Students Raise Their Voices Against Injustices at CSUCI, Only to Face More Injustices.
By: Miguel Hernandez
About 150 students put their rigorous studies on hold to protest against injustices directed at students of color at California State University Channel Islands (CSUCI). CSUCI is the only four-year university in all of Ventura County and is mainly made up of Latinx students and students of color. The protest was a direct response to tuition hikes, retaliation against activists of color, and the mysterious disappearance of funding designed to incorporate Indigenous studies at CSUCI.
With high emotions, students marched around the university, showing their dedication and solidarity. The protest then intensified as leaders of Students for Quality Education entered the building where the president of the University, Richard Yao, was with the hopes of being heard. The students immediately clashed with an administration who denied them entry to speak with the president and had to leave the building.

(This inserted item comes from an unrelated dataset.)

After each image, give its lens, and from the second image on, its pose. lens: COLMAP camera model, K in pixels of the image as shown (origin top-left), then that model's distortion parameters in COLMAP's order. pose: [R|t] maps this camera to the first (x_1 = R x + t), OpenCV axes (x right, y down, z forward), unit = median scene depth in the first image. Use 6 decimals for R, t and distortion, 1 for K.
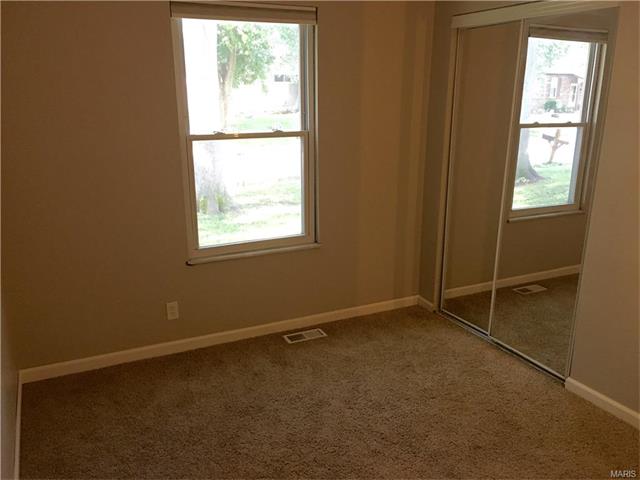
lens RADIAL K [[549.5, 0, 320.0], [0, 549.5, 240.0], [0, 0, 1]] dist [0.048322, -0.000611]
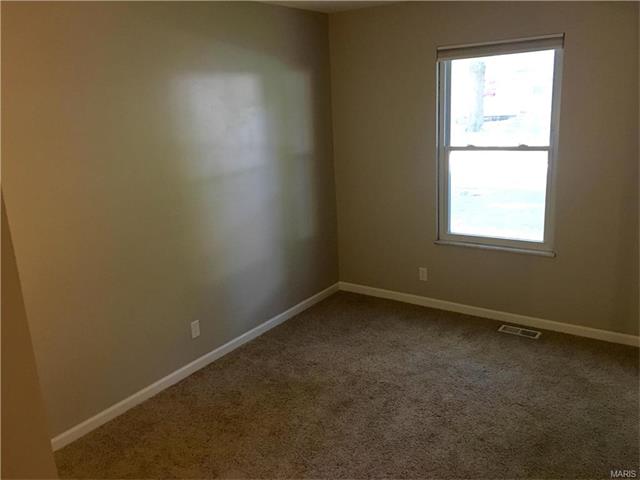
lens RADIAL K [[536.6, 0, 320.0], [0, 536.6, 240.0], [0, 0, 1]] dist [-0.000639, -0.001608]
pose [[0.471824, 0.189528, -0.861081, 0.736108], [-0.185756, 0.976070, 0.113054, -0.056360], [0.861903, 0.106610, 0.495740, 0.115635]]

The activists who tried to talk to the president, Angelmarie Taylor and Courtland Briggs, were also the students who were mysteriously disenrolled from the university after organizing a protest against the state’s tuition hikes. But were reinstated only after the California Faculty Administration got involved.
The protest brought attention to how the act of raising tuition prices in state universities, which are attended mainly by students of color, is a direct act of violence against communities of color and low-income communities. The protest was also an act of resistance against the misused funds designated for implementing indigenous studies minor.
Angelmarie Taylor shared, “The student protest was powerful, with solidarity from faculty, staff, and community members. It spread a painful awareness that the campus administration not only does not care about student voices but actively excludes them. “It was a great victory for student power, popular solidarity, and taking all the right measures to achieve the positive changes we need.”
Even though the University of Channel Islands is a Hispanic-serving institution, the majority of Hispanics and students of color who attended the protest expressed feeling ignored and taken advantage of. Students hope this protest will bring better student housing, fewer police on campus, and justice for missing funding for the Indigenous Studies degree.